#### [EXERCISE REQUIREMENTS]
Extract all of the text from each of the records below and copy every line word for word, with nothing changed or left out.

#### [DATA FOR PROCESSING]
........
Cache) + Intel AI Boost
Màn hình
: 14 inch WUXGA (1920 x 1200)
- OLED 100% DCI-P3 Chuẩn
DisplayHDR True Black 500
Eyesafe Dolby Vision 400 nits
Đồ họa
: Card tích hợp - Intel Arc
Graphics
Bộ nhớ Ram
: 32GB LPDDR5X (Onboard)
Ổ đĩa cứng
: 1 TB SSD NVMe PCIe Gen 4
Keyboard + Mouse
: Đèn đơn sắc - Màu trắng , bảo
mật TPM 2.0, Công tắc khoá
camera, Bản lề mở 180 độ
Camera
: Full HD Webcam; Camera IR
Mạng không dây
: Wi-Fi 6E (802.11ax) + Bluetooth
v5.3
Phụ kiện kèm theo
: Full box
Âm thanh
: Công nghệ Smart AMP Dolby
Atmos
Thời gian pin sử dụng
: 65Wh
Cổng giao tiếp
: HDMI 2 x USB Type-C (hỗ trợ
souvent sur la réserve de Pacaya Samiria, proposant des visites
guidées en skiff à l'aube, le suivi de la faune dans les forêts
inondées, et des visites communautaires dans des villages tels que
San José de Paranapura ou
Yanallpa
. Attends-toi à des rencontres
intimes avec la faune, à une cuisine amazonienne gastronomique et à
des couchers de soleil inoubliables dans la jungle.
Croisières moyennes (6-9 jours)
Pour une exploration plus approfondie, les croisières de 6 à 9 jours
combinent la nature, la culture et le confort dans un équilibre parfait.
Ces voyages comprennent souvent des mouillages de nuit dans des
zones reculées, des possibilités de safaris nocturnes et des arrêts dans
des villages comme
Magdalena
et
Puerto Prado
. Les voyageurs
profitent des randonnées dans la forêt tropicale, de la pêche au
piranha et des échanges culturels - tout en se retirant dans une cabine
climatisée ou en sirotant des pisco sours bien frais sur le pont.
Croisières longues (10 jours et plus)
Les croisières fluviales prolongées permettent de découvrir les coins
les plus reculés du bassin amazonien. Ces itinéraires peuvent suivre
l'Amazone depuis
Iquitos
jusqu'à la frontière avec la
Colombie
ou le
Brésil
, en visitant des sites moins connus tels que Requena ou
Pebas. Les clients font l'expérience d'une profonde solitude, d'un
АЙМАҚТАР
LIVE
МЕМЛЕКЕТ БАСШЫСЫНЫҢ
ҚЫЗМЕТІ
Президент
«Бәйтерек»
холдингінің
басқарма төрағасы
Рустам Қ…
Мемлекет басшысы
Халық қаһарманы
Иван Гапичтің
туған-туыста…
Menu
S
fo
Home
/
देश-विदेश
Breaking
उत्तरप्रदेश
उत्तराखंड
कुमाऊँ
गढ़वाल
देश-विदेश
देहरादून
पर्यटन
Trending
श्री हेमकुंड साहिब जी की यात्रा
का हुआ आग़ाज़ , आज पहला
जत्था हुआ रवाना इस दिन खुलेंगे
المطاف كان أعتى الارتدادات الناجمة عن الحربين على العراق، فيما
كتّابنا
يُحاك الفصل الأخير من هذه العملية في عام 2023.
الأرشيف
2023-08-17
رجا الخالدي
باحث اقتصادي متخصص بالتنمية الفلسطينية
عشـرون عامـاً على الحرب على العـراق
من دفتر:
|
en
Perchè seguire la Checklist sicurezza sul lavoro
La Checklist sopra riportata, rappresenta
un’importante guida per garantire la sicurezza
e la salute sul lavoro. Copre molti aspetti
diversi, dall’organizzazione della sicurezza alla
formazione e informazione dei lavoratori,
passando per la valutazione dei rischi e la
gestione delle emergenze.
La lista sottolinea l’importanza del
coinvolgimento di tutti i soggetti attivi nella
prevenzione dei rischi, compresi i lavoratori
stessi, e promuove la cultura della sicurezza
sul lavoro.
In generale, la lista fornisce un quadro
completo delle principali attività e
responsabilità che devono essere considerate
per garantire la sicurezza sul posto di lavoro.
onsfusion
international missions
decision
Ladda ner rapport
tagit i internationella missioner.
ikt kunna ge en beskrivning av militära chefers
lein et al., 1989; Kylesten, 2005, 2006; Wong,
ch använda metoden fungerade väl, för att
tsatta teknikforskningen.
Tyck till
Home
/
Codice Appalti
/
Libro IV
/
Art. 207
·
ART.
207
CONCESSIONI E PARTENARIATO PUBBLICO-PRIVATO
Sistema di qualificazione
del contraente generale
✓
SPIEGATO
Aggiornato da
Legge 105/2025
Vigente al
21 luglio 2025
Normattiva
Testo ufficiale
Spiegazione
........
#### [EXERCISE SOLUTION]
Cache) + Intel AI Boost
Màn hình
: 14 inch WUXGA (1920 x 1200)
- OLED 100% DCI-P3 Chuẩn
DisplayHDR True Black 500
Eyesafe Dolby Vision 400 nits
Đồ họa
: Card tích hợp - Intel Arc
Graphics
Bộ nhớ Ram
: 32GB LPDDR5X (Onboard)
Ổ đĩa cứng
: 1 TB SSD NVMe PCIe Gen 4
Keyboard + Mouse
: Đèn đơn sắc - Màu trắng , bảo
mật TPM 2.0, Công tắc khoá
camera, Bản lề mở 180 độ
Camera
: Full HD Webcam; Camera IR
Mạng không dây
: Wi-Fi 6E (802.11ax) + Bluetooth
v5.3
Phụ kiện kèm theo
: Full box
Âm thanh
: Công nghệ Smart AMP Dolby
Atmos
Thời gian pin sử dụng
: 65Wh
Cổng giao tiếp
: HDMI 2 x USB Type-C (hỗ trợ
souvent sur la réserve de Pacaya Samiria, proposant des visites
guidées en skiff à l'aube, le suivi de la faune dans les forêts
inondées, et des visites communautaires dans des villages tels que
San José de Paranapura ou
Yanallpa
. Attends-toi à des rencontres
intimes avec la faune, à une cuisine amazonienne gastronomique et à
des couchers de soleil inoubliables dans la jungle.
Croisières moyennes (6-9 jours)
Pour une exploration plus approfondie, les croisières de 6 à 9 jours
combinent la nature, la culture et le confort dans un équilibre parfait.
Ces voyages comprennent souvent des mouillages de nuit dans des
zones reculées, des possibilités de safaris nocturnes et des arrêts dans
des villages comme
Magdalena
et
Puerto Prado
. Les voyageurs
profitent des randonnées dans la forêt tropicale, de la pêche au
piranha et des échanges culturels - tout en se retirant dans une cabine
climatisée ou en sirotant des pisco sours bien frais sur le pont.
Croisières longues (10 jours et plus)
Les croisières fluviales prolongées permettent de découvrir les coins
les plus reculés du bassin amazonien. Ces itinéraires peuvent suivre
l'Amazone depuis
Iquitos
jusqu'à la frontière avec la
Colombie
ou le
Brésil
, en visitant des sites moins connus tels que Requena ou
Pebas. Les clients font l'expérience d'une profonde solitude, d'un
АЙМАҚТАР
LIVE
МЕМЛЕКЕТ БАСШЫСЫНЫҢ
ҚЫЗМЕТІ
Президент
«Бәйтерек»
холдингінің
басқарма төрағасы
Рустам Қ…
Мемлекет басшысы
Халық қаһарманы
Иван Гапичтің
туған-туыста…
Menu
S
fo
Home
/
देश-विदेश
Breaking
उत्तरप्रदेश
उत्तराखंड
कुमाऊँ
गढ़वाल
देश-विदेश
देहरादून
पर्यटन
Trending
श्री हेमकुंड साहिब जी की यात्रा
का हुआ आग़ाज़ , आज पहला
जत्था हुआ रवाना इस दिन खुलेंगे
المطاف كان أعتى الارتدادات الناجمة عن الحربين على العراق، فيما
كتّابنا
يُحاك الفصل الأخير من هذه العملية في عام 2023.
الأرشيف
2023-08-17
رجا الخالدي
باحث اقتصادي متخصص بالتنمية الفلسطينية
عشـرون عامـاً على الحرب على العـراق
من دفتر:
|
en
Perchè seguire la Checklist sicurezza sul lavoro
La Checklist sopra riportata, rappresenta
un’importante guida per garantire la sicurezza
e la salute sul lavoro. Copre molti aspetti
diversi, dall’organizzazione della sicurezza alla
formazione e informazione dei lavoratori,
passando per la valutazione dei rischi e la
gestione delle emergenze.
La lista sottolinea l’importanza del
coinvolgimento di tutti i soggetti attivi nella
prevenzione dei rischi, compresi i lavoratori
stessi, e promuove la cultura della sicurezza
sul lavoro.
In generale, la lista fornisce un quadro
completo delle principali attività e
responsabilità che devono essere considerate
per garantire la sicurezza sul posto di lavoro.
onsfusion
international missions
decision
Ladda ner rapport
tagit i internationella missioner.
ikt kunna ge en beskrivning av militära chefers
lein et al., 1989; Kylesten, 2005, 2006; Wong,
ch använda metoden fungerade väl, för att
tsatta teknikforskningen.
Tyck till
Home
/
Codice Appalti
/
Libro IV
/
Art. 207
·
ART.
207
CONCESSIONI E PARTENARIATO PUBBLICO-PRIVATO
Sistema di qualificazione
del contraente generale
✓
SPIEGATO
Aggiornato da
Legge 105/2025
Vigente al
21 luglio 2025
Normattiva
Testo ufficiale
Spiegazione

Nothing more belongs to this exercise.